Alexei sighed deeply and shook his head. I was instructed to watch and learn. Holiday parties must be lavish, must take place in glamorous venues and headline famous bands or celebrity hosts. No one cares too much about the food, and as for the drink: quality is emphasized over quantity. The target audience, I learned, are the upwardly mobile secretaries and downwardly mobile middle-aged tea ladies, who emerge from daylong marathon sessions at the hairdressers completely unrecognizable in gravity-defying up-dos and sateen cocktail dresses. Senior management, on the other hand, simply shrug on their jackets and make docile token appearances around the periphery of the event, lulled by the knowledge that once this is over, they can decamp to Klosters or the Maldives for three weeks.
“Alexei,” I shouted the first year, as a band called “Uma2Rman” hit chords that bounced off the marble interiors of the Tseretelli Gallery in Moscow. A normally silent driver, released from his duties by a team of outside drivers hired to drive our drivers, did a credible imitation of Mick Jagger, surrounded by admiring secretaries and tea ladies, “This is the tackiest thing I have seen since the Sound of Music bus tour in Salzburg.” He nodded happily.
“Alexei,” I wrote on a cocktail napkin, the following year, as we groped our way to the bar in the murky darkness of a hotter-than-hot nightclub called Rasputin. “Do this math: If you took what we are spending tonight, and divided it evenly by the number of employees at The Firm, do you realize that every single person could go, air-inclusive, on a week’s holiday to Turkey in a five-star hotel?”
The final year I worked at The Firm, a multinational corporation was buying us out and honed in on our revels. They bought out the entire evening performance of “Cats,” which was experiencing a lackluster run that season at “The Young Komsomol Theatre.” I agreed with Alexei that it would be a disaster.
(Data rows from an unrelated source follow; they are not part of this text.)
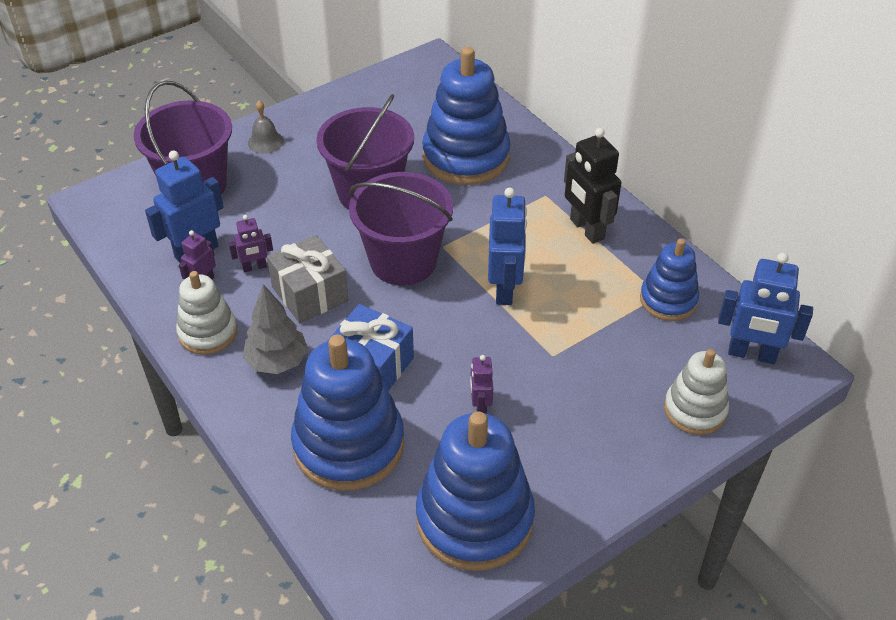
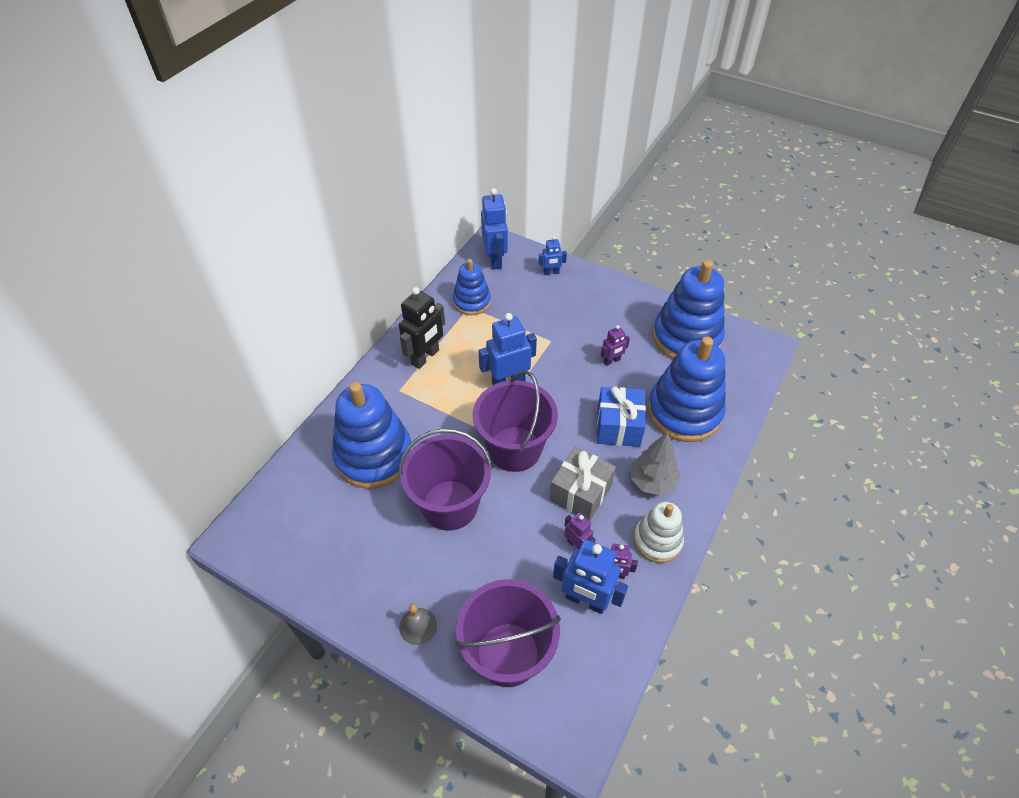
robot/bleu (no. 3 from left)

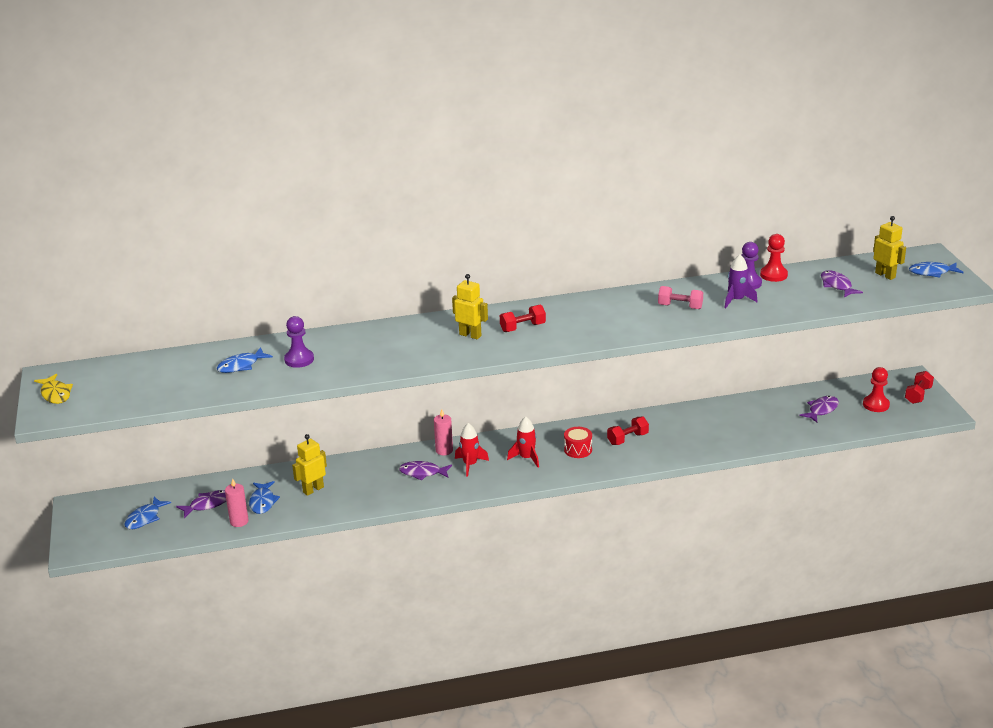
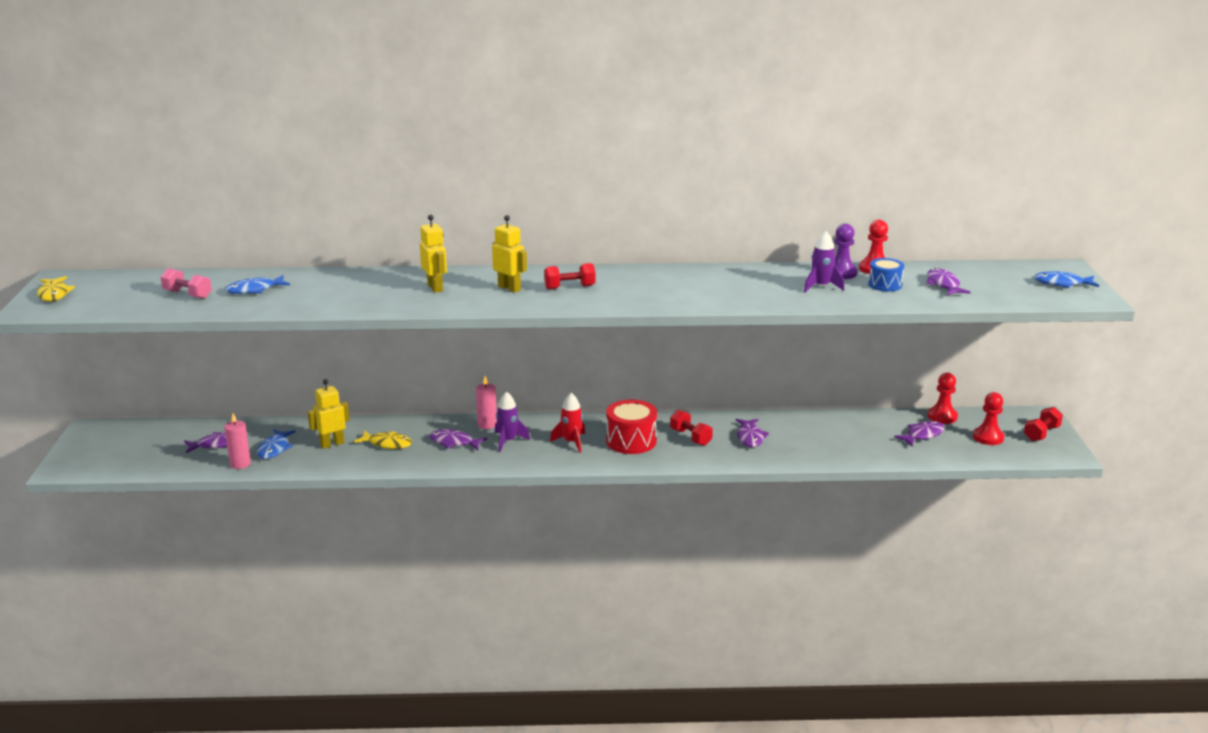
poisson/bleu (no. 1 from left in the first image)
pion/violet (no. 1 from left in the first image)
fusée/violet (no. 1 from left)
tambour/rouge
haltère/rouge (no. 2 from left)
haltère/rose
robot/jaune (no. 2 from left)
poisson/jaune (no. 2 from left)
poisson/violet (no. 3 from left)
tambour/bleu
pion/rouge (no. 2 from left)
It was. The tea ladies and drivers sat stiffly in their holiday finery utterly baffled, squinting at the stage as they tried to figure out the gist of a non-existent plot, performed by actors dressed like cats for reasons they could not fathom, speaking words that made no sense at all. Alexei and I stood together at the back of the room, knocking back bad white wine and shaking our heads.
“This is a fiasco,” Alexei said .
“I think,” I said, “I think I’m going to write that book.”
This piece originally appeared as an article in The Washington Post and Russia Beyond The Headlines on December 15, 2011.
Readers, do you have a corporate entertainment story to share with us!?!? Have you ever been caught in a situation like ours? Hit the comment button and tell us about it!
Oh, god. This brings back memories of an awful korporativ after our company bought another company whose employees nevertheless didn’t realize that *they* hadn’t done the acquiring. Everyone got smashed and a particularly pugnacious Russian engineer kept starting fights. The management of the restaurant finally threatened to call the police, and then they did call the police, which was Not Good, because said restaurant was located in Sad Ermitazh. Two blocks from Petrovka 38.
Joy:
Goodness me – -how physical! Ours only ever got that tactile when the drivers started dancing. I can just imagine a mid-korporativ raid from # 38!! Hilarious! Thank you for your comment!
Jennifer
Back in 2004-2005, I spent a year in Moscow as an expat (I am native Russian, my family moved to US in 1995) doing some software consulting work for a major oil company. At the annual Holiday party they had Kirkorov singing for them, can you believe it? The whole month of December was spent on talking about this party, about what to wear, and who is invited, and who is sitting next to company leadership, etc…..
Dear Natalya:
Oh dear! Kirkurov! What could be a more distasteful New Year’s gift?!?! But I must know…what did you wear??? Many thanks for stopping by Russia Lite! I hope you will come again!